_THINGS TO DO_:
(a) Using the Mother's Day text, decide whether each statement agrees with it. Answer yes or no for each and quote the words that settle it. (i) Jack is the writer's oldest son. (ii) The writer has five children. (iii) The Over-Planner wants a different ice cream flavor from last year's.
(b) Pick up the Mother's Day piece after its final sentence and keep writing it in the same voice.

Tips for a Great Mother’s Day
Pssst, hey you.
Yes, you.
The Mama whose brain is a catalogue of shoe sizes, permission slips, meatball recipes, and social stories.
The woman trying to balance marriage/motherhood/autism and the cart in the grocery store.
I see you.
I hear you
I am you.
My name is Carrie.
I have five kids.
My second son, Jack, has autism. He is nearly seventeen.
I wanted to remind you that Mother’s Day is coming up soon.
I don’t know about you, but when it comes to holidays in our house, you might say expectations don’t always match up with reality. And Mother’s Day is no exception.
Raising a child with autism doesn’t always help matters.
Maybe you live with an Over-Planner, like my boy Jack here.
The Over-Planner begins obsessing about holidays months in advance. He plans the menu down to the last piggy in a blanket. He creates elaborate playlists. He talks and worries and bites his cuticles. He researches decorations on Amazon and demands the same exact flavor of ice cream as last year. When the day finally arrives, it’s all but ruined.
Or perhaps you have a Non-Flexer on your hands.
The Non-Flexer doesn’t care what day it is. He doesn’t care if it’s a holiday or an anniversary or a birthday. No matter the occasion, the schedule and routine will march forward like every other day of the year. Celebration isn’t all that important here.
Maybe you have the Non-Guest.
The Non-Guest is the child you can’t bring to brunch, or to a barbecue, or a restaurant.
He has been known to start other people’s cars, or rifle through underwear drawers, or screeching when the chicken fingers take too long.
People will pressure you, of course. They will complain when you decline their invitation. They will insist your Non-Guest will be fine, just fine at the pool party with the open fire pit or the fancy restaurant with linen napkins.

Chart understanding lines
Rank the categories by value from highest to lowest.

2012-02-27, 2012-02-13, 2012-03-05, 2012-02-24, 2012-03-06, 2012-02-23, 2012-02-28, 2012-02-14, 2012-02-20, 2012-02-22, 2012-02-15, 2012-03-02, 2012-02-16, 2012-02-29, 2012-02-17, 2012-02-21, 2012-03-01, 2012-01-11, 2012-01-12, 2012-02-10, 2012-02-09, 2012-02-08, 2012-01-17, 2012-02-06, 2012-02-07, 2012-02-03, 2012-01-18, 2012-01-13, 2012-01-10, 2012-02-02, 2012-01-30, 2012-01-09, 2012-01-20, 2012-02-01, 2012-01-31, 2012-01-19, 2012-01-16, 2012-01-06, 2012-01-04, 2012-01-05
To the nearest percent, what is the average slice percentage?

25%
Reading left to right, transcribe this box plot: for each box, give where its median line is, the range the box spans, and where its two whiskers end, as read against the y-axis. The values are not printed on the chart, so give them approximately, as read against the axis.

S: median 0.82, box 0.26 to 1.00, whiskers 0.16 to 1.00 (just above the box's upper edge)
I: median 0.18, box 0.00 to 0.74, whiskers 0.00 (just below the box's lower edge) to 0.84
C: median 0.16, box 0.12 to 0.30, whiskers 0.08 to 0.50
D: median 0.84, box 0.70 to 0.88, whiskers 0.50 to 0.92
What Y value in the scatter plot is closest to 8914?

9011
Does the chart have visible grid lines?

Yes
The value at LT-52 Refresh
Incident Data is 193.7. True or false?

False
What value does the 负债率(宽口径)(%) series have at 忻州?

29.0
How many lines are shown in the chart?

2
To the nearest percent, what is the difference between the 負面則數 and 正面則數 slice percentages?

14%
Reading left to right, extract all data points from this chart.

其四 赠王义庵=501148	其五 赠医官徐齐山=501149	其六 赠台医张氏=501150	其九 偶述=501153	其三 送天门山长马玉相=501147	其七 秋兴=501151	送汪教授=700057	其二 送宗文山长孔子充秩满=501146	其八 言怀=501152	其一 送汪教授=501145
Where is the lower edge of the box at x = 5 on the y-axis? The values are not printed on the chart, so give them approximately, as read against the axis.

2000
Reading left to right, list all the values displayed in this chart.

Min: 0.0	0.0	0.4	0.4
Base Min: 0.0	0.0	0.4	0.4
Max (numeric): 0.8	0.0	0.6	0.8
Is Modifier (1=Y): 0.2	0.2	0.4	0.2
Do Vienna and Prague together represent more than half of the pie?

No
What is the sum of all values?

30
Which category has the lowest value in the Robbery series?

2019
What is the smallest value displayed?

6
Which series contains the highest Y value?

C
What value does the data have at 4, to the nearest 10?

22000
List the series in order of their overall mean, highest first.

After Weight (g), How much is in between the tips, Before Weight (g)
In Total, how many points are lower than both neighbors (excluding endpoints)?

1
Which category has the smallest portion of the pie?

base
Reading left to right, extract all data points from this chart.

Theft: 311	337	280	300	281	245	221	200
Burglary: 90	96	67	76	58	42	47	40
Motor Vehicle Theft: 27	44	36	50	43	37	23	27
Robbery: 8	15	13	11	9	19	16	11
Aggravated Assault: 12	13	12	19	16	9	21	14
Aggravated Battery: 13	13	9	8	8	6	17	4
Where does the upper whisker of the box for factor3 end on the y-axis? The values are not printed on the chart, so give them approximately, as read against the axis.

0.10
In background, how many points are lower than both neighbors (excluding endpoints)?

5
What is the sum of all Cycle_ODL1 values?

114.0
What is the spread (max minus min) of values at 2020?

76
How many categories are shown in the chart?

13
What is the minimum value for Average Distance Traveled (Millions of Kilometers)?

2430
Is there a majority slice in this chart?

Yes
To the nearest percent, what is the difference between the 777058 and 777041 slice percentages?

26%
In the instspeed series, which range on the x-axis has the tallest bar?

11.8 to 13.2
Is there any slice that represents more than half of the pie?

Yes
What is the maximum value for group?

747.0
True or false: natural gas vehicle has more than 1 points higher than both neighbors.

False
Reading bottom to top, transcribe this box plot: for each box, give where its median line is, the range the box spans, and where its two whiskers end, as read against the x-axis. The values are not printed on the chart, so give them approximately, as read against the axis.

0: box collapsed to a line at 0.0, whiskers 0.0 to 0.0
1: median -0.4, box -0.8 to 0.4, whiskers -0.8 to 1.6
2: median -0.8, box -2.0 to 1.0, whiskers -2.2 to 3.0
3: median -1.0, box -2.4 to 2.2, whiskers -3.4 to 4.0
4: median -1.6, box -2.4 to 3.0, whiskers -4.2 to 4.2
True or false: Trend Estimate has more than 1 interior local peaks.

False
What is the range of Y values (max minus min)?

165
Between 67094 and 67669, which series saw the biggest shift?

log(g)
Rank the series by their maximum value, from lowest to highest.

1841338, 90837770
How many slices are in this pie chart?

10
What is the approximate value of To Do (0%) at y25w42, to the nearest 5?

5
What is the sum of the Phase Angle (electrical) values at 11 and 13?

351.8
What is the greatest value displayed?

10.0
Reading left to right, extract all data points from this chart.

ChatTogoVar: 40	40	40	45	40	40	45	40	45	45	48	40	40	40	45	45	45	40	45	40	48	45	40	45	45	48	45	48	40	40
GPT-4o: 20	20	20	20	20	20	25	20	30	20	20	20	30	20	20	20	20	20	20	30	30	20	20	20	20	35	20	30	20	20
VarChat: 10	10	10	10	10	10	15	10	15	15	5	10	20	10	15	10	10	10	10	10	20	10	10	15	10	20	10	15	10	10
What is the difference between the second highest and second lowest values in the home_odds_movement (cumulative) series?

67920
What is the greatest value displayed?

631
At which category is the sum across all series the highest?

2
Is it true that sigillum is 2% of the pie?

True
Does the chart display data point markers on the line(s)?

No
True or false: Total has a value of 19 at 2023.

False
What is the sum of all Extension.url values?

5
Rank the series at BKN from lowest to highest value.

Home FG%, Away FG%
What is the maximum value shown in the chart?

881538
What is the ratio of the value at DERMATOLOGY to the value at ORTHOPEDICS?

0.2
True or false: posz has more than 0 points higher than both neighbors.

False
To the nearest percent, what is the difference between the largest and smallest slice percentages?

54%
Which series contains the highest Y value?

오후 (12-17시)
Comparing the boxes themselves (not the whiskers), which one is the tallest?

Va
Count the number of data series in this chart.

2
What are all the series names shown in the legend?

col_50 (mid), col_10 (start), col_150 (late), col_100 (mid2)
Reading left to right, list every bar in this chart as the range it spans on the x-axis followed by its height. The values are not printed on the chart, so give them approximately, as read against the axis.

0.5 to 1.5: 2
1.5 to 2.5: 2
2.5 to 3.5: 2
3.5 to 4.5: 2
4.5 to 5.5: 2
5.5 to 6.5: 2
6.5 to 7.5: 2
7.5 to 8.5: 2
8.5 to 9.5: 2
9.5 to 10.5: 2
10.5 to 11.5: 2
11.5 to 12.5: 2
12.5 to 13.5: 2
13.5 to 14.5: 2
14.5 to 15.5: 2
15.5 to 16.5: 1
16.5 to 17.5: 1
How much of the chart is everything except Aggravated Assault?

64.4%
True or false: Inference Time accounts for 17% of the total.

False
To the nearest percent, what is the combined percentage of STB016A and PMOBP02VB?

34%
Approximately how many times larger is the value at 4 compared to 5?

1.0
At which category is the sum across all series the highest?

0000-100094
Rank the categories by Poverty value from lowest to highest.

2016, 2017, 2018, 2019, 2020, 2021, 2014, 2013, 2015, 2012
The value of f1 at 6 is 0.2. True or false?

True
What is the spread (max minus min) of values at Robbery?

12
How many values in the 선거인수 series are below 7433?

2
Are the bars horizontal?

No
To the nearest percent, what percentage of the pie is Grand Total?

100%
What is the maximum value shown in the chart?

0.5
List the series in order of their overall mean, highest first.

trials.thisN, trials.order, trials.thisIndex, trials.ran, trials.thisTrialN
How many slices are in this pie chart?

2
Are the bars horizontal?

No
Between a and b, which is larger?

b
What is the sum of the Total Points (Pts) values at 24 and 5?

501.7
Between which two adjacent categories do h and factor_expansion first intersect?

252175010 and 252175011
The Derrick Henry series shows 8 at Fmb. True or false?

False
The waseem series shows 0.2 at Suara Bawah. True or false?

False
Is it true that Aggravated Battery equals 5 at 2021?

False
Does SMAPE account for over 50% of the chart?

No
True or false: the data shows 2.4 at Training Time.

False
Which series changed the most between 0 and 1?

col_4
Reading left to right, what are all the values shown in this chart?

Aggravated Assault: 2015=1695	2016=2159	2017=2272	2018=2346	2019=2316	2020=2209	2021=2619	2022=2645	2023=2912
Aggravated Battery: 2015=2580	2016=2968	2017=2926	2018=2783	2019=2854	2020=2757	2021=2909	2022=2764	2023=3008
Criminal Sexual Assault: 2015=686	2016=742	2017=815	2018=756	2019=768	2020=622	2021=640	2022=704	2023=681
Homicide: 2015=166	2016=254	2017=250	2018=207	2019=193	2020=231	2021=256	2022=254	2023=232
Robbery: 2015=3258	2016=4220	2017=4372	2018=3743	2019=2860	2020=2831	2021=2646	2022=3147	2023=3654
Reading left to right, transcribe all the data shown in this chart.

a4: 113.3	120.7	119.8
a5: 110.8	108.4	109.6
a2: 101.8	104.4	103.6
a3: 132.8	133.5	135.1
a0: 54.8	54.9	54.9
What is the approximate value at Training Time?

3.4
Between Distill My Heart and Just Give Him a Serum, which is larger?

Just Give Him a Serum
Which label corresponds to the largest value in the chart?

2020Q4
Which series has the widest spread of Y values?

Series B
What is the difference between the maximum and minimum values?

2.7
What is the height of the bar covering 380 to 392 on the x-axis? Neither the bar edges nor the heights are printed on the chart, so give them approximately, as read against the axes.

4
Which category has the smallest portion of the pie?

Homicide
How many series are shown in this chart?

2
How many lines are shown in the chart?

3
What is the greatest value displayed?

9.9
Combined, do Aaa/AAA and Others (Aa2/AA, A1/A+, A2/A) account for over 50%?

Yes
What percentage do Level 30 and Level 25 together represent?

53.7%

_RESPONSES BY TASK_:
(a)
(i) No: "My second son, Jack, has autism."
(ii) Yes: "I have five kids."
(iii) No: "demands the same exact flavor of ice cream as last year."

(b)
In a moment of weakness, you will agree to attend the brunch/barbecue/pool party. And if this happens, there is a good chance you will spend your Mother’s Day chasing/sweating/swearing under your breath.
All my life, I’ve looked for a shortcut.
I took the highway instead of meandering backroads, and read CliffsNotes instead of the whole book.
I wanted to get there—wherever there was—faster, and sooner.
When it comes to autism, there are no shortcuts. I resent this more than you can know.
For me, time has taken on a whole new meaning.
Yes, I still want a crystal ball to see into the future. I want to speed up and know how it all looks in the next ten, twenty, thirty years from now.
My son is almost seventeen.
We are on borrowed time now. I know this.
Mama, we have to got to learn how to say no.
I know, it’s very hard. We want people to like us and think we have it all together and autism isn’t the boss of our lives.
But saying no is a gift unto ourselves. It is the sacred opportunity to protect the space between our heartbeats we call our own.
When I wasn’t looking for shortcuts, I was insisting things weren’t fair.
It wasn’t fair that I got a C+ on an exam. It wasn’t fair that someone got a new computer at work, or the yoga class I wanted to take was full.
Now I know. I know there is no such thing as fair, especially when it comes autism.
When it comes to autism, fair has left the building.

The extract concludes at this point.